_Excerpt to read_:
## begin
Presence noun
- the state or fact of existing, occurring, or being present in a place or thing
- a person or thing that exists or is present in a place but is not seen.
- a group of people, especially soldiers or police, stationed in a particular place.
- the impressive manner or appearance of a person.
A term that gets thrown around a lot for anyone with an artistic bent is “social media presence.” Contracts for large publishing houses, applications for advertising, the entire industry of web development, and in small ways countless more types of jobs, are all predicated on not only a strong web presence but a clean one. In small ways, we mirror this by strictly policing what we say and do on these places to maintain our social positioning and relationships. We make decisions about how we behave based not only on how we feel at the moment, but on some murky understanding of our world, relationships, and a completely opaque theoretical future.
I must not disagree with or divide my friends for I may need them for a gofundme or a character reference in the future.
## end
_Goal of the exercise_:
Return the part of the text on presence that runs from "- the impressive" up to and including "in the future.", copied word for word.

_Data lines_:
## begin
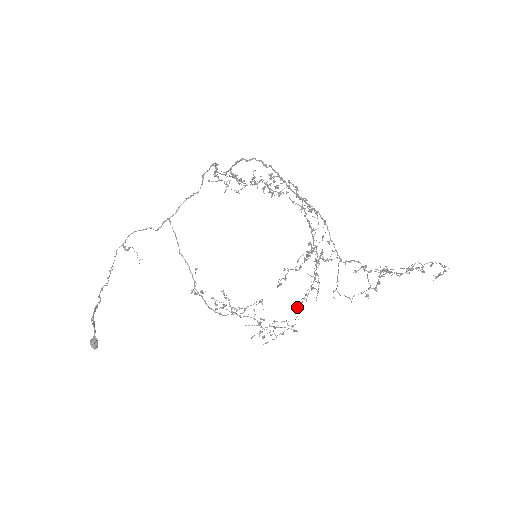
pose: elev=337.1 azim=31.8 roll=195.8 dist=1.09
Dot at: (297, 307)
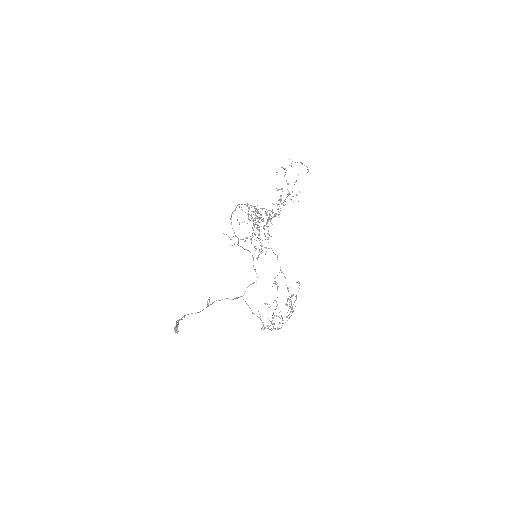
Dot at: occluded
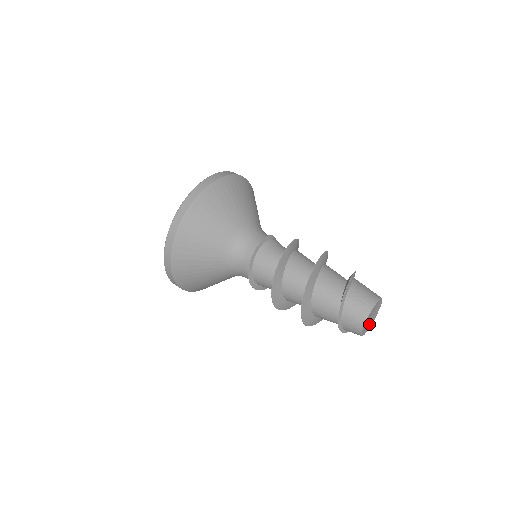
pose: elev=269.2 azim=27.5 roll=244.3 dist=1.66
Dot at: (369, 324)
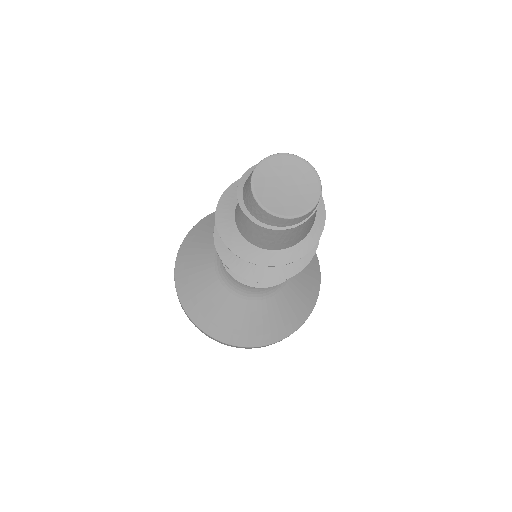
Dot at: (276, 203)
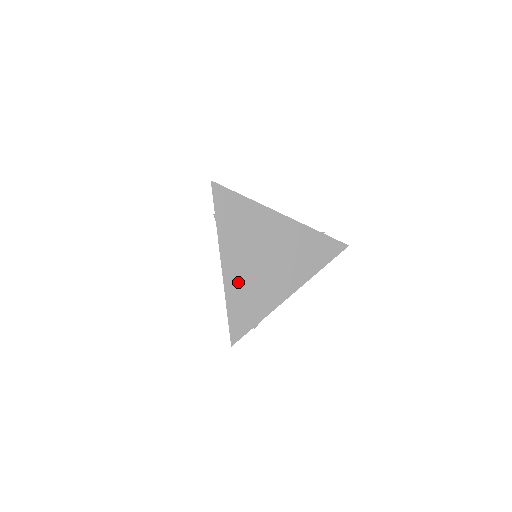
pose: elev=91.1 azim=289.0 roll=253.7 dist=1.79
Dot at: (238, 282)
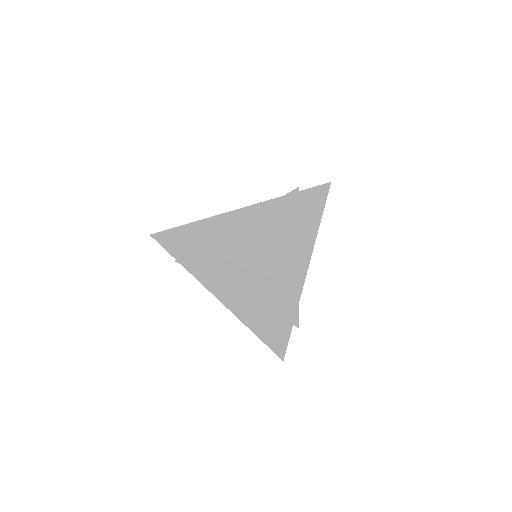
Dot at: (244, 302)
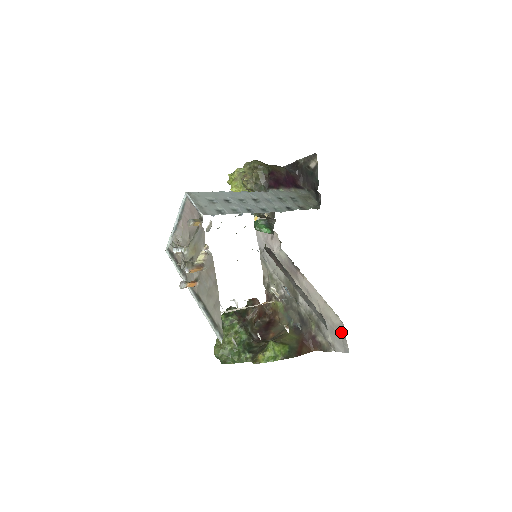
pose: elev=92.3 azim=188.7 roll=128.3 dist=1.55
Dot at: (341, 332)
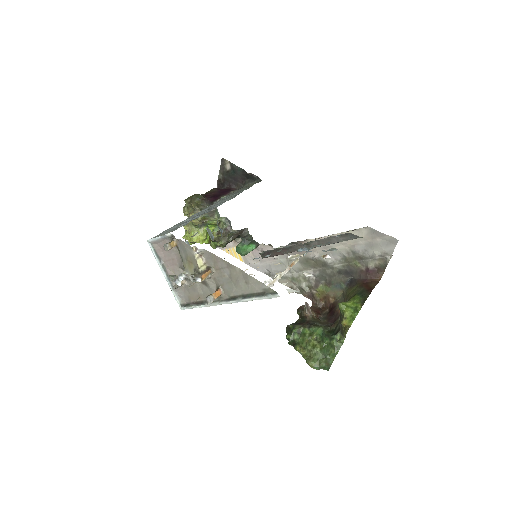
Dot at: (376, 235)
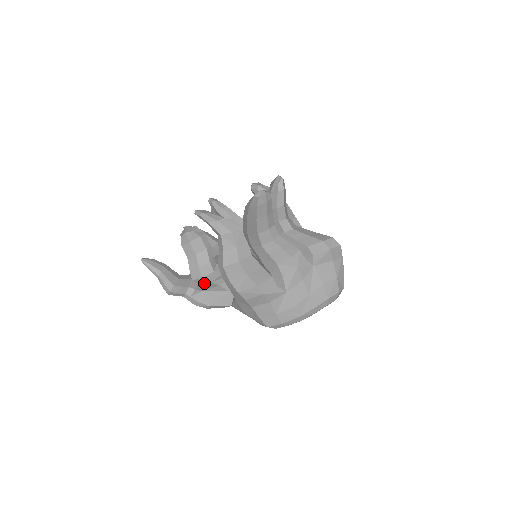
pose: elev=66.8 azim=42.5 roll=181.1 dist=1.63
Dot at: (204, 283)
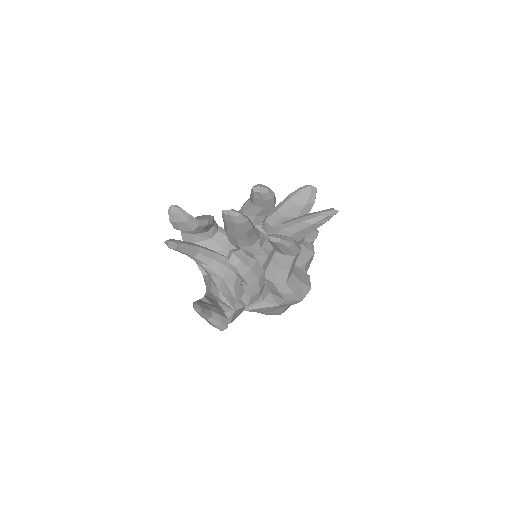
Dot at: occluded
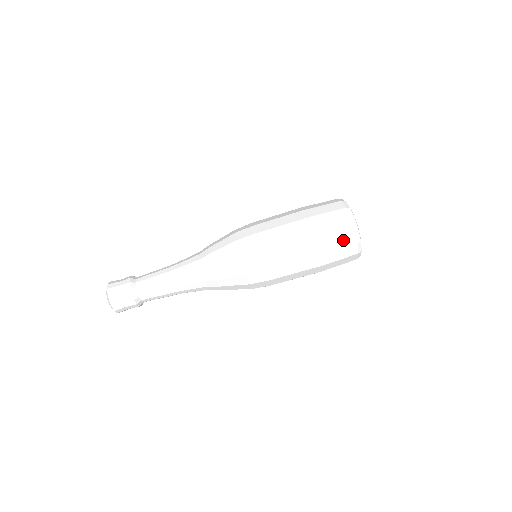
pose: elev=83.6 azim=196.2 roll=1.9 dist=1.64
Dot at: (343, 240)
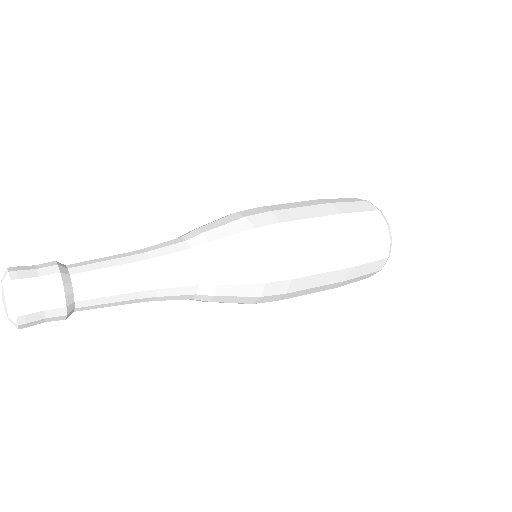
Dot at: (378, 250)
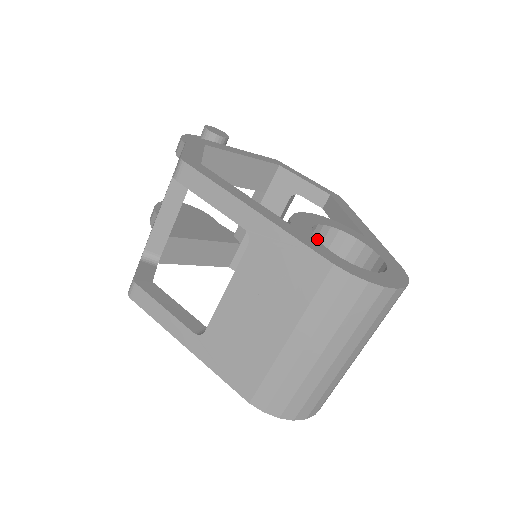
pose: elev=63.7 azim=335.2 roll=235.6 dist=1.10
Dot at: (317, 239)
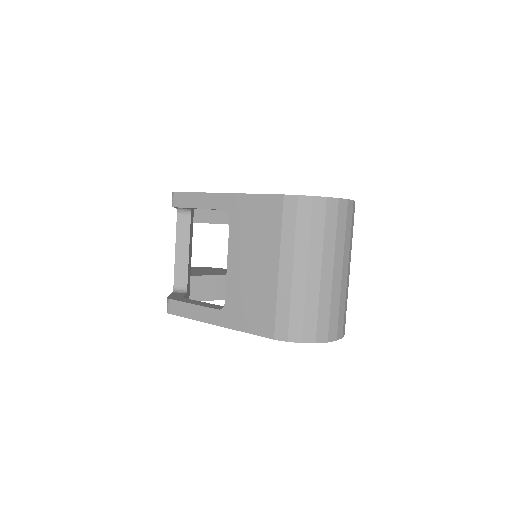
Dot at: occluded
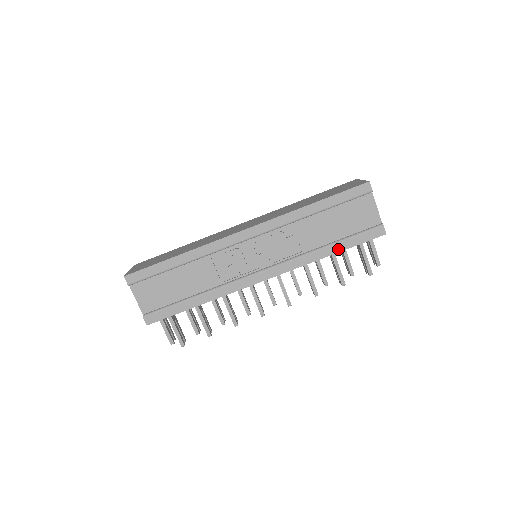
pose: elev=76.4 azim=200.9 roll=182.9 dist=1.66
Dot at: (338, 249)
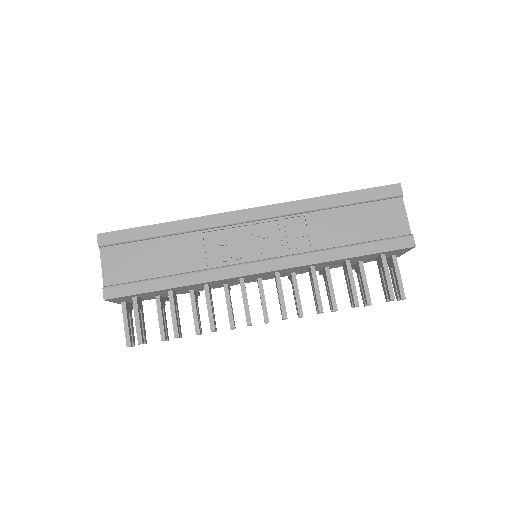
Dot at: (355, 253)
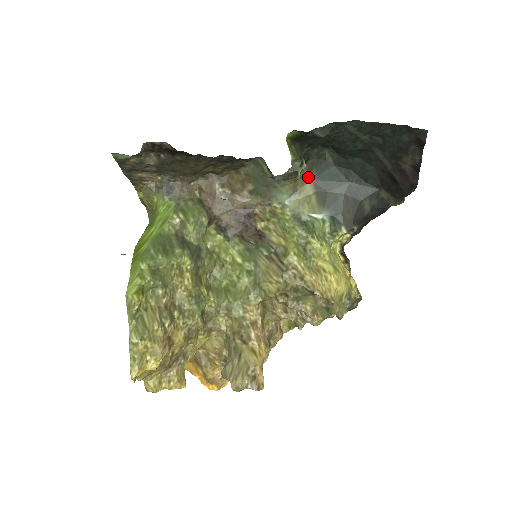
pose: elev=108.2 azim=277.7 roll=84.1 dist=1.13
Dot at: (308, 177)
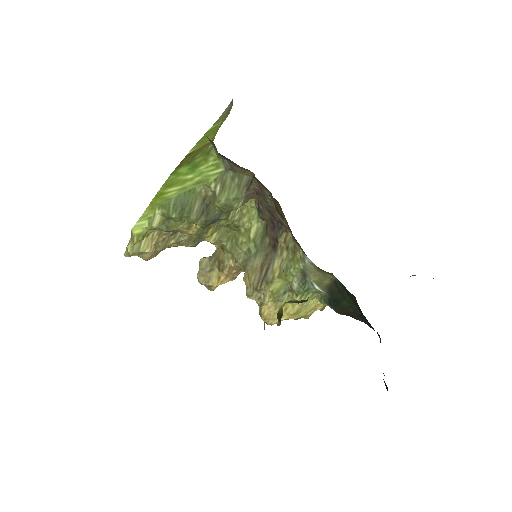
Dot at: (334, 276)
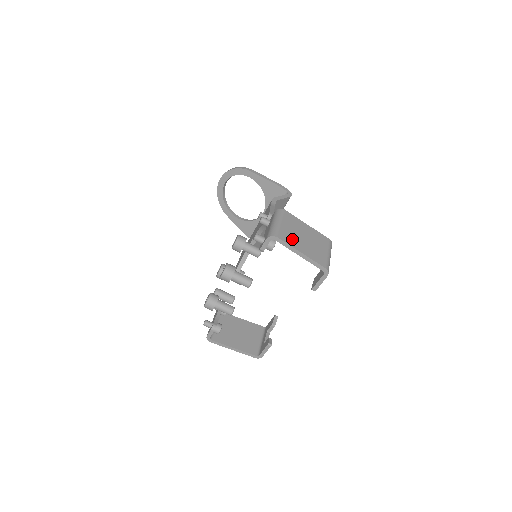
## end
_Finished task_:
- the impressive manner or appearance of a person.
A term that gets thrown around a lot for anyone with an artistic bent is “social media presence.” Contracts for large publishing houses, applications for advertising, the entire industry of web development, and in small ways countless more types of jobs, are all predicated on not only a strong web presence but a clean one. In small ways, we mirror this by strictly policing what we say and do on these places to maintain our social positioning and relationships. We make decisions about how we behave based not only on how we feel at the moment, but on some murky understanding of our world, relationships, and a completely opaque theoretical future.
I must not disagree with or divide my friends for I may need them for a gofundme or a character reference in the future.